Erstaunlich: Die Item gibt es jetzt nicht nur “garantiert”, sondern auch noch ziemlich einfach.
Doppel-Lotterie quälte die Hüter in Destiny – Jetzt wird es Licht
Denn Bungie zeigt sich mit dem Kriegspriester Challenge-Mode äußerst spendabel. War man doch sonst mit Belohnungen knauserig geworden. Die Spieler klagen seit König der Besessenen über eine Doppel-Lotterie. Destiny muss zum einen überhaupt mal den Gegenstand ausspucken, den Hüter wollen, (oder zumindest die Gegenstands-Art) und dann musste der noch mit einem hohen Lichtwert kommen. Sonst brachte einem die Beute nichts.
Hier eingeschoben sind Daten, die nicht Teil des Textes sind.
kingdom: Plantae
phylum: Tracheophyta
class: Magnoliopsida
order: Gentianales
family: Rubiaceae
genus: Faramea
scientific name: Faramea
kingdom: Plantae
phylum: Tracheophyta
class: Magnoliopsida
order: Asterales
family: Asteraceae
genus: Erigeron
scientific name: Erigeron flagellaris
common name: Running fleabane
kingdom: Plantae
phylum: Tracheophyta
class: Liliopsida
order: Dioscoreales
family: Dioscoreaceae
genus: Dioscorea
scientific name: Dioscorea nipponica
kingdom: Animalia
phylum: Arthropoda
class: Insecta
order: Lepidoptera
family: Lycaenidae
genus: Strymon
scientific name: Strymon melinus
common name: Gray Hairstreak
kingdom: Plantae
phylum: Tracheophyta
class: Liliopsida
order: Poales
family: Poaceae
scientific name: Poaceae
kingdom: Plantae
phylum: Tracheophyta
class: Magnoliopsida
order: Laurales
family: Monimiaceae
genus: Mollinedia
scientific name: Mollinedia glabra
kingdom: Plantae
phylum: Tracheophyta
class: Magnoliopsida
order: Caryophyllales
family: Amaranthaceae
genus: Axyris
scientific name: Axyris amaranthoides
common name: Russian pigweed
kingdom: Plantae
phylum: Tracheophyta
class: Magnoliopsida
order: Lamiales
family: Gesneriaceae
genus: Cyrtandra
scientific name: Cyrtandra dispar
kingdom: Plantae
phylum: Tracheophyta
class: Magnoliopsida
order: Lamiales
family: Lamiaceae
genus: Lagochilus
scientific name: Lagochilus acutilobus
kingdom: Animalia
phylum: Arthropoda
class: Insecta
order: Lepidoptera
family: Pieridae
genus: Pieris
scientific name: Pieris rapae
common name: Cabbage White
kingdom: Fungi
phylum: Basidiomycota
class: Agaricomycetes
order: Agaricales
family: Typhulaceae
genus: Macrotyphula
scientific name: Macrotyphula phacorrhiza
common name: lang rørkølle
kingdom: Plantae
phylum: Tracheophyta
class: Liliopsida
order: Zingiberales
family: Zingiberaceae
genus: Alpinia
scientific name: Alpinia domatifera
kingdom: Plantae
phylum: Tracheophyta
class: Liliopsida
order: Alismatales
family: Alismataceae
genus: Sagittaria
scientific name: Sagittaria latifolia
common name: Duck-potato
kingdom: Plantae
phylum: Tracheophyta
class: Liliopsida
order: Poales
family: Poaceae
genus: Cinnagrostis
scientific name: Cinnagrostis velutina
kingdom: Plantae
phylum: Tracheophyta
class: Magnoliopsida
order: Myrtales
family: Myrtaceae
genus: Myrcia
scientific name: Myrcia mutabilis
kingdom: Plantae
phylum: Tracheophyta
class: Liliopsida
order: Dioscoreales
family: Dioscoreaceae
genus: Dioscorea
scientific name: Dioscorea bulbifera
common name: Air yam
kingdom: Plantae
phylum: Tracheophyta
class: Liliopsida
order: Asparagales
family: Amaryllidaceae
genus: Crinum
Je näher man der 320 kam, desto knausriger wurde das System. Klar hat man 310 Licht, kann man sich über jeden Gegenstand freuen, egal ob der nun 311, 312 oder 318 Lichtwert hat. Kommt man aber höher, schrumpfen die “Treffer” beim lustigen Loot-Bingo.
In den Foren tobt die Diskussion: Hat man es den Spielern zu leicht gemacht? Ist der Herausforderungs-Modus, der doch eher simpel war, dieses tolle Loot wert? Oder meckern da nur die 1% und der Rest freut sich: Endlich mal wieder Loot. Was meint Ihr?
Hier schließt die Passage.